Hasta allí todo me pareció razonable, y asentía cortésmente una y otra vez como un perrito con la cabeza articulada en la bandeja posterior de un coche. Luego, como si tuviese percepción extrasensorial, empecé a oír frases que en realidad ella no había pronunciado. Sentí un pequeño escalofrío de miedo. Supe con absoluta certeza que estaba a punto de soltar una bomba.
Sacó una carpeta marrón del maletín y, abriéndola sobre el regazo, revisó los papeles.
– Y ahora le contaré lo que he averiguado -anunció-. En primer lugar, quiero decirle lo mucho que valoramos la llamada que nos hizo…
Sin querer, entorné los ojos.
– Va a darme una mala noticia, ¿no?
Sorprendida, se echó a reír.
– Ah, no. Nada más lejos. Lamento haberle dado esa impresión. He hablado largo y tendido con el señor Vronsky. Nuestro procedimiento consiste en hacer una visita sin previo aviso, con la idea de que la cuidadora o el cuidador no tenga tiempo de preparar el escenario, por así decirlo. El señor Vronsky carecía de movilidad, pero estaba despierto y comunicativo. Sí se lo veía emocionalmente frágil, y en algún momento desorientado, lo que no es de extrañar en un hombre de su edad. Le hice varias preguntas respecto a su relación con la señora Rojas, y él no tenía ninguna queja. Más bien todo lo contrario. Le pregunté por las magulladuras…
– ¿Estuvo Solana presente todo el tiempo?
– No, qué va. Le pedí que nos dejara un rato solos. Como tenía trabajo que hacer, fue a ocuparse de sus cosas mientras charlábamos. Luego también hablé con ella por separado.
– Pero ¿estaba en la casa?
– Sí, pero no en la misma habitación.
– Menos mal. Confío en que no mencionara usted mi nombre.

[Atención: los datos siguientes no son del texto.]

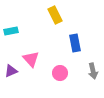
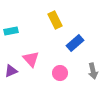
yellow rectangle: moved 5 px down
blue rectangle: rotated 60 degrees clockwise
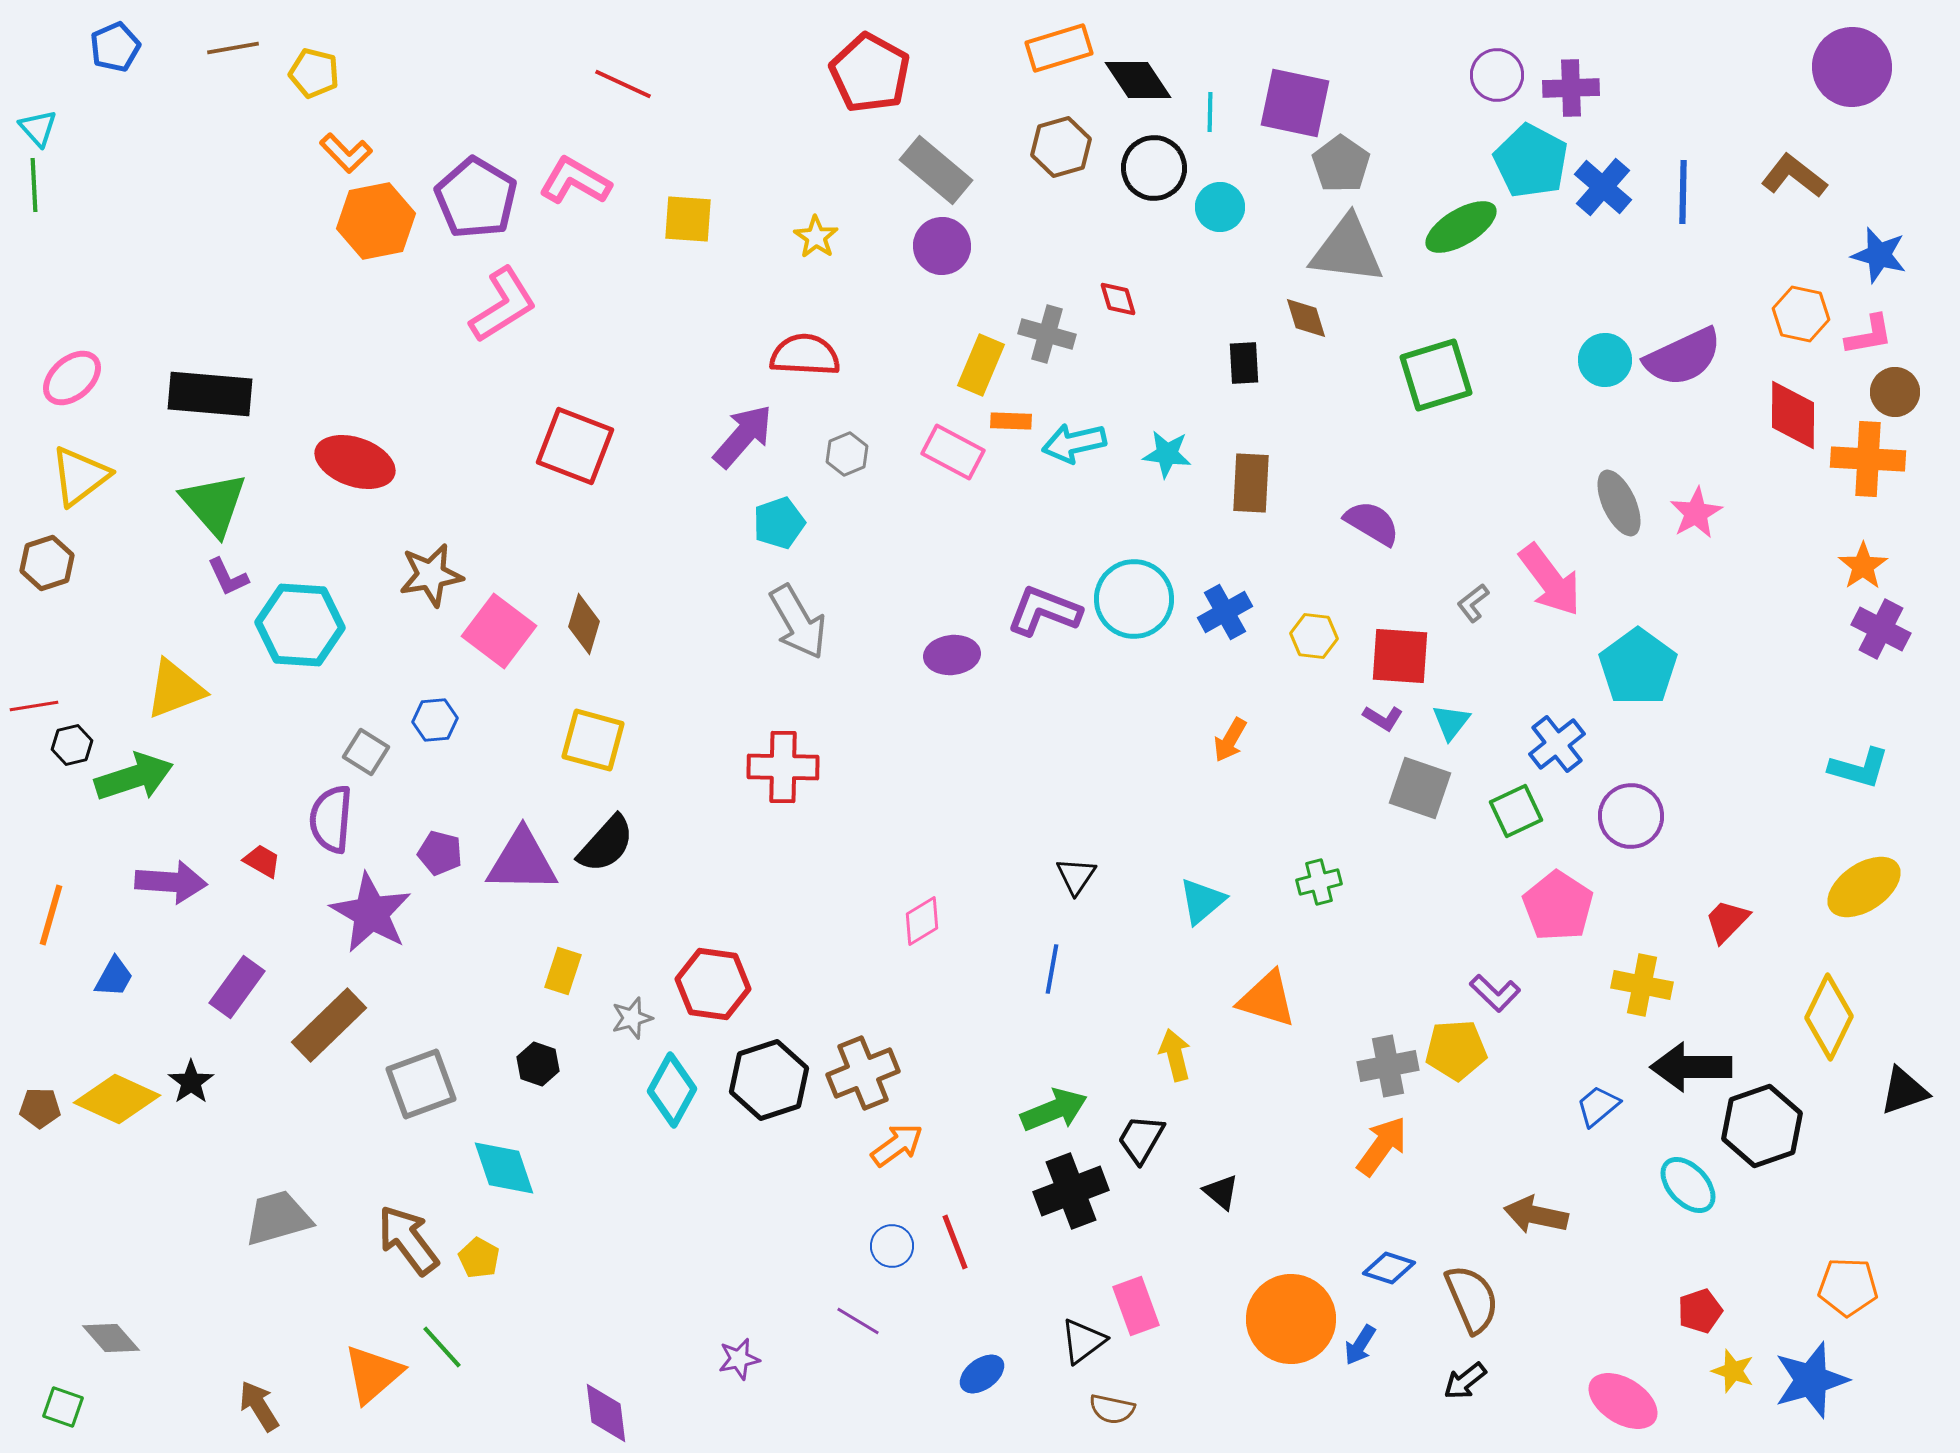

– No ha sido necesario esconderlo. Ella misma me contó que usted le había dicho ya que nos había llamado.
La miré asombrada.
– ¿No hablará en serio?
Vaciló.
– ¿No le dijo usted que había llamado?
– No, guapa, no se lo dije. Ni loca haría una cosa así. Le tomó el pelo nada más abrir la boca. Eso fue un palo de ciego. Solana hizo una conjetura y recurrió a usted para confirmarla. Y premio.
– Yo no confirmé nada y desde luego no le dije quién había llamado. Mencionó su nombre en el contexto de la disputa porque quería aclarar las cosas.
– No entiendo.
– Dijo que usted y ella discutieron. Según la señora Rojas, usted desconfió de ella desde el momento mismo en que la contrataron, y ha estado encima de ella a todas horas, presentándose sin que nadie la invitara para vigilarla.
– Para empezar, eso es falso. Fui yo quien investigó sus antecedentes al contratarla. ¿Qué más le ha dicho? Me encantaría oírlo.
– Puede que no debiera repetirlo, pero mencionó que el día que usted vio las magulladuras del señor Vronsky, la acusó de hacerle daño y amenazó con llamar a las autoridades para presentar una demanda.
– Eso se lo inventó para desacreditarme.
– Es posible que hubiera un malentendido entre ustedes dos. Yo no soy quién para juzgarlas. No es nuestro cometido mediar en situaciones como ésta.
– ¿Situaciones como cuál?
– Hay quienes nos llaman cuando surgen dudas en cuanto a los cuidados de un paciente. En general, suele ser a causa de una discrepancia entre los miembros de la familia. En un intento de imponerse…
– Oiga, aquí no hubo ninguna discrepancia. Nunca hemos hablado del tema en absoluto.
– ¿Usted no fue a casa del señor Vronsky hace una semana para ayudar a sacarlo de la ducha?
– Sí, pero no la acusé de nada.
– ¿Y no fue después de ese incidente cuando llamó usted a nuestra agencia? -preguntó ella.
– Usted ya sabe cuándo llamé. Hablé con usted. Dijo que la llamada era confidencial y luego va y le da mi nombre.
– No, yo no se lo di. Lo sacó la señora Rojas. Y añadió que usted misma le dijo que la había denunciado. Yo ni lo confirmé ni lo negué. Nunca violaría la confidencialidad.